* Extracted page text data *
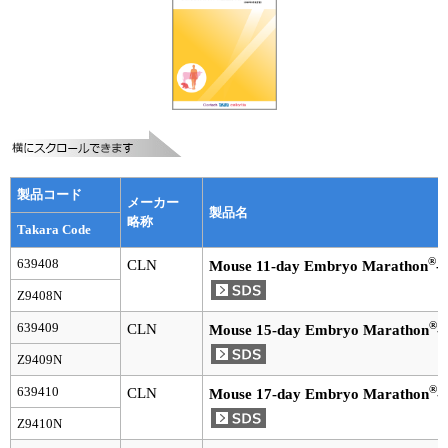
実験ガイド
リアルタイムPCR実験ガイド
遺伝子検査ガイド（食品・水質・家畜他）
NGSポータルサイト
幹細胞・再生医療研究ガイド
製品コード
メーカー
製品名
クローニング実験ガイド
略称
Takara Code
®
細胞選択ガイド
639408
CLN
Mouse 11-day Embryo Marathon
-
Z9408N
エピジェネティクス実験ガイド
®
639409
CLN
Mouse 15-day Embryo Marathon
-
RNAi実験ガイド
Z9409N
®
639410
CLN
Mouse 17-day Embryo Marathon
-
アプリケーションノート
Z9410N
プロトコール集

* ABOUT THIS EXERCISE *
Transcribe each entry exactly; images stay out.

* TASK OUTPUT *
実験ガイド
リアルタイムPCR実験ガイド
遺伝子検査ガイド（食品・水質・家畜他）
NGSポータルサイト
幹細胞・再生医療研究ガイド
製品コード
メーカー
製品名
クローニング実験ガイド
略称
Takara Code
®
細胞選択ガイド
639408
CLN
Mouse 11-day Embryo Marathon
-
Z9408N
エピジェネティクス実験ガイド
®
639409
CLN
Mouse 15-day Embryo Marathon
-
RNAi実験ガイド
Z9409N
®
639410
CLN
Mouse 17-day Embryo Marathon
-
アプリケーションノート
Z9410N
プロトコール集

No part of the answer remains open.